Mas quando a garota lhes lançou um olhar suplicante, todos simplesmente desviaram o olhar.

Havia uma razão simples para isso: sentiam medo do jovem que a assediava. Ele era o delinquente mais infame de toda a cidade.

Não é que não quisessem ajudar a garota. Mas todos sabiam que qualquer tentativa de intervenção seria inútil e que isso poderia custar caro. Ninguém era corajoso o suficiente para arriscar.

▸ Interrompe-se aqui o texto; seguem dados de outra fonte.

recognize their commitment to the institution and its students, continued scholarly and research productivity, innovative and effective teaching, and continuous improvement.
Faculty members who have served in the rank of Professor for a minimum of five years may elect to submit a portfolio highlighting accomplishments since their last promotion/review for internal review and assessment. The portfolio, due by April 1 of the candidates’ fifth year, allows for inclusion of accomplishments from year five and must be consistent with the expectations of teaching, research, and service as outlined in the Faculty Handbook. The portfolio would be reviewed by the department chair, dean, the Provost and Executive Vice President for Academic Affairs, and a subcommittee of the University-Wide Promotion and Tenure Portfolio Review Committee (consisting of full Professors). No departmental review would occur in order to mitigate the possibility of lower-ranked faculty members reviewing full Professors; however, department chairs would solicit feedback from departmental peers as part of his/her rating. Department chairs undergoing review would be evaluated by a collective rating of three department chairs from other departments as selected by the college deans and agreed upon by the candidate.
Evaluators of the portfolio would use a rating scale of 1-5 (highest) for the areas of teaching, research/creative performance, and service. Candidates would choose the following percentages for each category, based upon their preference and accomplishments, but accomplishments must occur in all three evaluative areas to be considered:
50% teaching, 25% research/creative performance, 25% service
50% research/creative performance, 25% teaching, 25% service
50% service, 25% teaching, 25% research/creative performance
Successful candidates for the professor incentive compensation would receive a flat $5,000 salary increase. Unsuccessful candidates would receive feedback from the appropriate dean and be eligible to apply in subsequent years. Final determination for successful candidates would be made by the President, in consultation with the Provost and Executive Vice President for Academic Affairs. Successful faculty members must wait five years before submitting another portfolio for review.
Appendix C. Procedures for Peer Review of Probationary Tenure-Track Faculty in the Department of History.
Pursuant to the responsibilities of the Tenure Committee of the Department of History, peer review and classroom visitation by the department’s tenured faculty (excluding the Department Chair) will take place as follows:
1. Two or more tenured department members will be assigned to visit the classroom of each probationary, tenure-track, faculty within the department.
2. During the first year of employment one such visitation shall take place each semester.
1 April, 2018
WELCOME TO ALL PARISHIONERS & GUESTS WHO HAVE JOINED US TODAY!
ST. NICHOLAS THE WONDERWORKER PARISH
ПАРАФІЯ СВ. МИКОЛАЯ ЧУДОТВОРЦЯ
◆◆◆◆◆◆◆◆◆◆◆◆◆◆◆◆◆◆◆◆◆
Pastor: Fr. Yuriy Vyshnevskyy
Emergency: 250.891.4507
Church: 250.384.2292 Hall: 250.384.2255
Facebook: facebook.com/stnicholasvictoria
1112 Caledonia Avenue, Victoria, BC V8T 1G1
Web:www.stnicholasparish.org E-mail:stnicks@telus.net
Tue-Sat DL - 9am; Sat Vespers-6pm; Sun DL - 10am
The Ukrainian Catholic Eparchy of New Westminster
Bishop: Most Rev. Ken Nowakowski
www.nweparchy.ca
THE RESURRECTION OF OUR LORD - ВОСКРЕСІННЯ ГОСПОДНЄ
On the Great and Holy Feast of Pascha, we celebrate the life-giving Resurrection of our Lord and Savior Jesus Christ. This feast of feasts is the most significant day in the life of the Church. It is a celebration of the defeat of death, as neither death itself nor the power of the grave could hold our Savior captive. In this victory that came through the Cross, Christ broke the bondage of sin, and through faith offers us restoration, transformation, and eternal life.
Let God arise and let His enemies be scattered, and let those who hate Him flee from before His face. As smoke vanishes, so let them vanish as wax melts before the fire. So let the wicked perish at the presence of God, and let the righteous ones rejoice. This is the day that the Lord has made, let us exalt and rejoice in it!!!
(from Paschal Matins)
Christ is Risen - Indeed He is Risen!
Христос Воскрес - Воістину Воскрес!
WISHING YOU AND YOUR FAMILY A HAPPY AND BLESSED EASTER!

— Pensa nisso por um minuto, pode ser? Estamos falando de um acordo em que todas as partes saem ganhando. Você pode não estar gostando da ideia, mas, a longo prazo, ambos vamos nos beneficiar.

— Bem… suponho que sim…

— Ei, que tal isso? Se você fizer isso por mim, em troca farei o que você quiser.

— Ugh… Olha, eu… eu só…

Enquanto a determinação da garota vacilava, o jovem aproveitou sua vantagem de maneira implacável. Ele se aproximou, quase colocando a boca na orelha dela, enquanto sussurrava palavras melosas.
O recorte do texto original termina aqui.